Exercise —
Rewrite each data entry, replacing "master mode" with "controller mode" everywhere it occurs and changing nothing else. Omit the pictures from your answer.

Saved data entries
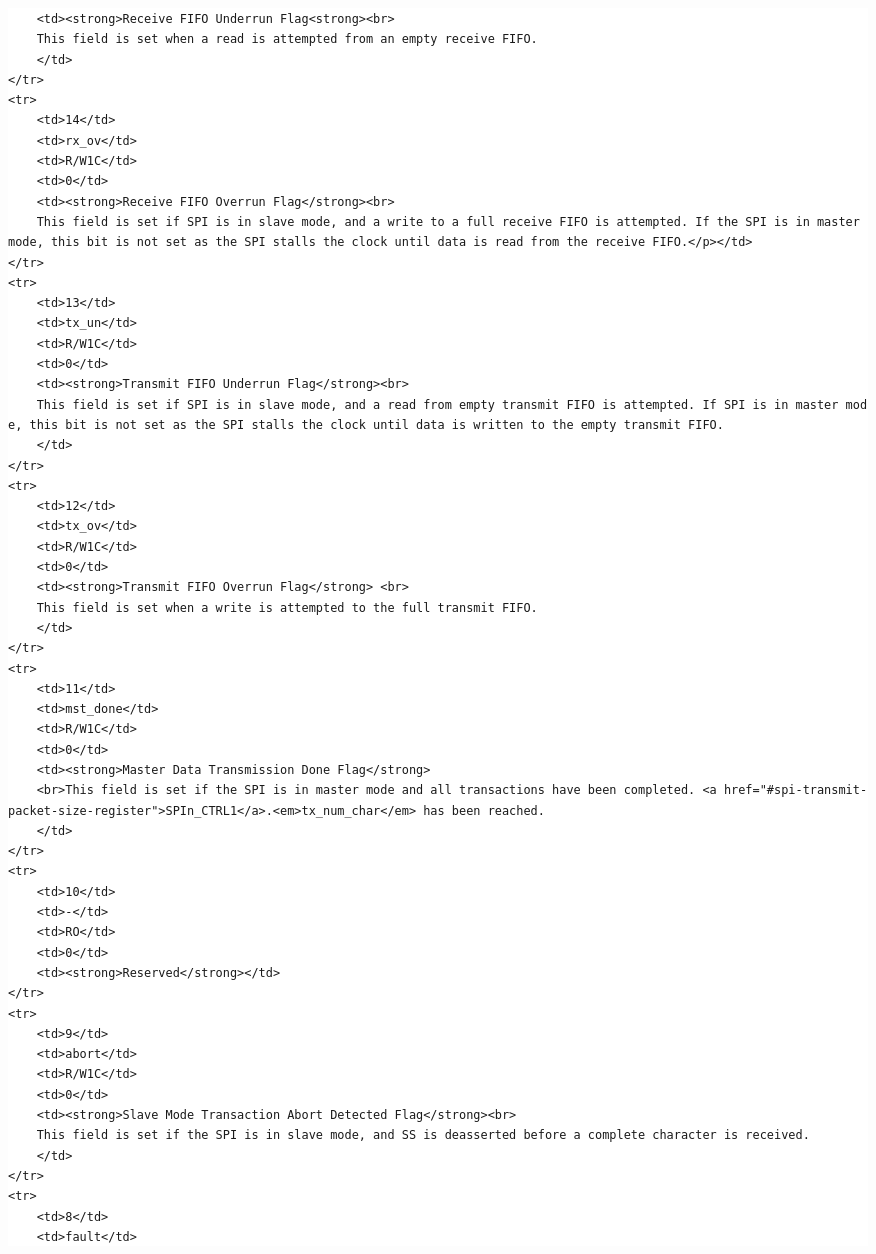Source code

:         <td><strong>Receive FIFO Underrun Flag<strong><br>
        This field is set when a read is attempted from an empty receive FIFO.
        </td>
    </tr>
    <tr>
        <td>14</td>
        <td>rx_ov</td>
        <td>R/W1C</td>
        <td>0</td>
        <td><strong>Receive FIFO Overrun Flag</strong><br>
        This field is set if SPI is in slave mode, and a write to a full receive FIFO is attempted. If the SPI is in master mode, this bit is not set as the SPI stalls the clock until data is read from the receive FIFO.</p></td>
    </tr>
    <tr>
        <td>13</td>
        <td>tx_un</td>
        <td>R/W1C</td>
        <td>0</td>
        <td><strong>Transmit FIFO Underrun Flag</strong><br>
        This field is set if SPI is in slave mode, and a read from empty transmit FIFO is attempted. If SPI is in master mode, this bit is not set as the SPI stalls the clock until data is written to the empty transmit FIFO.
        </td>
    </tr>
    <tr>
        <td>12</td>
        <td>tx_ov</td>
        <td>R/W1C</td>
        <td>0</td>
        <td><strong>Transmit FIFO Overrun Flag</strong> <br>
        This field is set when a write is attempted to the full transmit FIFO.
        </td>
    </tr>
    <tr>
        <td>11</td>
        <td>mst_done</td>
        <td>R/W1C</td>
        <td>0</td>
        <td><strong>Master Data Transmission Done Flag</strong>
        <br>This field is set if the SPI is in master mode and all transactions have been completed. <a href="#spi-transmit-packet-size-register">SPIn_CTRL1</a>.<em>tx_num_char</em> has been reached.
        </td>
    </tr>
    <tr>
        <td>10</td>
        <td>-</td>
        <td>RO</td>
        <td>0</td>
        <td><strong>Reserved</strong></td>
    </tr>
    <tr>
        <td>9</td>
        <td>abort</td>
        <td>R/W1C</td>
        <td>0</td>
        <td><strong>Slave Mode Transaction Abort Detected Flag</strong><br>
        This field is set if the SPI is in slave mode, and SS is deasserted before a complete character is received.
        </td>
    </tr>
    <tr>
        <td>8</td>
        <td>fault</td>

Result for this exercise —
Source code

:         <td><strong>Receive FIFO Underrun Flag<strong><br>
        This field is set when a read is attempted from an empty receive FIFO.
        </td>
    </tr>
    <tr>
        <td>14</td>
        <td>rx_ov</td>
        <td>R/W1C</td>
        <td>0</td>
        <td><strong>Receive FIFO Overrun Flag</strong><br>
        This field is set if SPI is in slave mode, and a write to a full receive FIFO is attempted. If the SPI is in controller mode, this bit is not set as the SPI stalls the clock until data is read from the receive FIFO.</p></td>
    </tr>
    <tr>
        <td>13</td>
        <td>tx_un</td>
        <td>R/W1C</td>
        <td>0</td>
        <td><strong>Transmit FIFO Underrun Flag</strong><br>
        This field is set if SPI is in slave mode, and a read from empty transmit FIFO is attempted. If SPI is in controller mode, this bit is not set as the SPI stalls the clock until data is written to the empty transmit FIFO.
        </td>
    </tr>
    <tr>
        <td>12</td>
        <td>tx_ov</td>
        <td>R/W1C</td>
        <td>0</td>
        <td><strong>Transmit FIFO Overrun Flag</strong> <br>
        This field is set when a write is attempted to the full transmit FIFO.
        </td>
    </tr>
    <tr>
        <td>11</td>
        <td>mst_done</td>
        <td>R/W1C</td>
        <td>0</td>
        <td><strong>Master Data Transmission Done Flag</strong>
        <br>This field is set if the SPI is in controller mode and all transactions have been completed. <a href="#spi-transmit-packet-size-register">SPIn_CTRL1</a>.<em>tx_num_char</em> has been reached.
        </td>
    </tr>
    <tr>
        <td>10</td>
        <td>-</td>
        <td>RO</td>
        <td>0</td>
        <td><strong>Reserved</strong></td>
    </tr>
    <tr>
        <td>9</td>
        <td>abort</td>
        <td>R/W1C</td>
        <td>0</td>
        <td><strong>Slave Mode Transaction Abort Detected Flag</strong><br>
        This field is set if the SPI is in slave mode, and SS is deasserted before a complete character is received.
        </td>
    </tr>
    <tr>
        <td>8</td>
        <td>fault</td>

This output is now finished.